Once Prohibition ended, the power to regulate alcohol went into the hands of the individual states. This has led to an amalgam of varied laws across the country regarding how we can and cannot transport alcohol.
Even something as common as throwing a six-pack or two into your RV and taking off down the road is complicated by a sprawling array of laws. Let’s look at how alcohol laws work and whether you can carry beer across state lines.
Is It Illegal to Travel with Beer in My Vehicle If It’s Unopened?
No, it’s not illegal to travel with unopened containers of beer in your vehicle. Whether you’re in an RV or a typical passenger vehicle, you can travel with sealed containers of beer.
It’s the same as purchasing a six-pack at the grocery store and driving home with it in your car’s back seat. It’s good practice to keep even sealed containers of alcohol out of the driver’s area of the vehicle and stowed away as safely as possible.
Is It Illegal to Travel with Beer in My Vehicle If It’s Open?
Every state in the country has its own laws regarding the legality of open beer containers or other alcoholic beverages. Most state laws say there should not be an open container of alcohol in any area of a vehicle where the driver or passengers have access.
When it comes to motor homes, many states allow for open containers stored in the living quarters. Several states allow for consumption by passengers in a moving vehicle for hire, such as a limousine or party bus.
A handful of states – such as Connecticut, Mississippi, and West Virginia – don’t regulate passenger consumption. In fact, Mississippi doesn’t even regulate driver consumption as long as the driver remains under the legal blood alcohol threshold.
Can I Carry Beer Across State Lines?
It’s legal to transport beer and other alcohol across state lines, as long as it’s for personal consumption. There are still a few dry counties across the country, but if you’re just driving through, it’s not usually going to be a problem. There are, however, a couple of caveats to this statement, which we’ll address soon.
How Much Alcohol Can I Carry Across State Lines?
As with open container statutes, the laws regarding how much alcohol you can transport from one state to another varies by state. In Oregon, the limit is two cases of beer.
If you’re driving into California, the limit is 60 liters or about five cases. If you’re traveling with a substantial amount of alcohol, it would be worth checking into the laws of specific states that you intend to enter.

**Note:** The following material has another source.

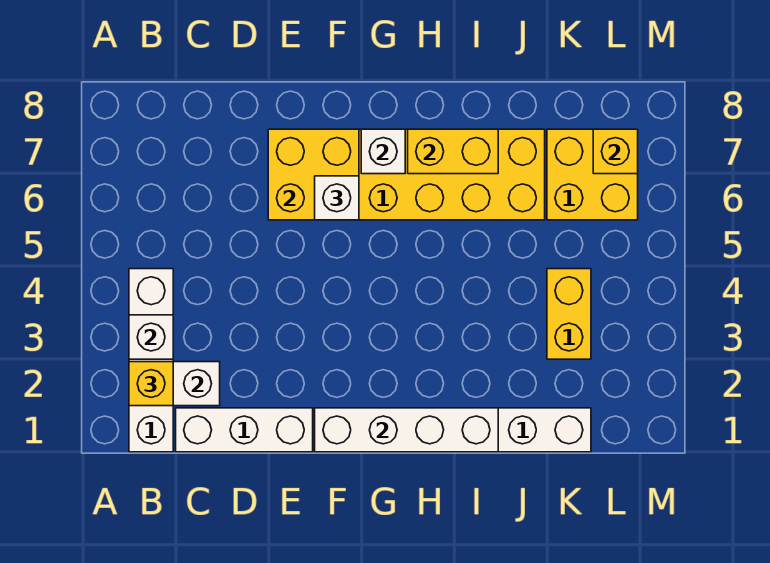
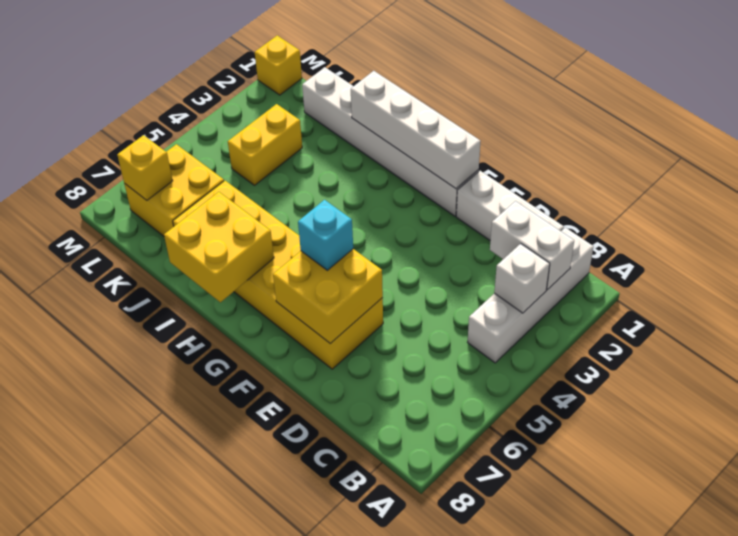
yellow 1x1 brick [129,362,173,406] -> yellow 1x1 brick moved to [255,35,302,95]
white 1x1 brick [315,176,359,220] -> cyan 1x1 brick [298,200,353,270]
white 1x1 brick [361,129,405,174] -> none
yellow 1x2 brick [408,129,498,174] -> yellow 2x2 brick [164,192,274,302]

Which States Forbid the Transportation of Alcohol Across State Lines?
It’s not illegal to transport alcohol for personal consumption across state lines anywhere in the U.S. However, laws still vary state by state, and there are a few restrictions when transporting alcohol across certain state lines.
For example, Ohio law states that you must have a permit to transport alcohol in the state. In Pennsylvania, you must pay a tax to the Pennsylvania Liquor Control Board (PLCB) on any alcohol brought into the state, even for personal consumption.
Traveler’s Tip: Now you know traveling with a six pack over state lines won’t land you with a fine, but are you familiar with this move over law that could?
Are There Consequences for Carrying Beer into States That Forbid It?
It sounds a little crazy that you’d have to get a permit to bring alcohol into Ohio or that you would have to go to the PLCB in Pennsylvania and pay tax on your alcohol. However, if you take the risk, there could be consequences.
If you’re caught without a permit in Ohio, you could get a citation. Authorities may confiscate the alcohol and hit you with other penalties as well. In Pennsylvania, anyone who brings alcohol in from out-of-state and doesn’t arrange to pay the taxes due with the PLCB could face a fine per container of alcohol, as well as confiscation of the alcohol.
Can I Ship Alcohol to Another State?
It’s illegal for individuals to ship alcohol to another state. Shipping services allow licensed shipping of alcohol, but this doesn’t apply to individual consumers. The United States Postal Service prohibits all shipments of alcohol, whether it be domestically or internationally.
UPS and FedEx allow licensed alcohol shippers to send alcohol across state lines. The licensees must follow all of the states’ laws from and to which they’re shipping, as well as other strict guidelines required by UPS and FedEx. But it’s not legal for individual consumers to ship alcohol across state lines via either of these delivery services.
In reality, if you have a small amount of alcohol for personal consumption, you’ll probably be fine in most states. However, you should be aware of the laws where you’re traveling. It’s still a risk that could come with consequences. Have you ever encountered strange liquor laws during your travels?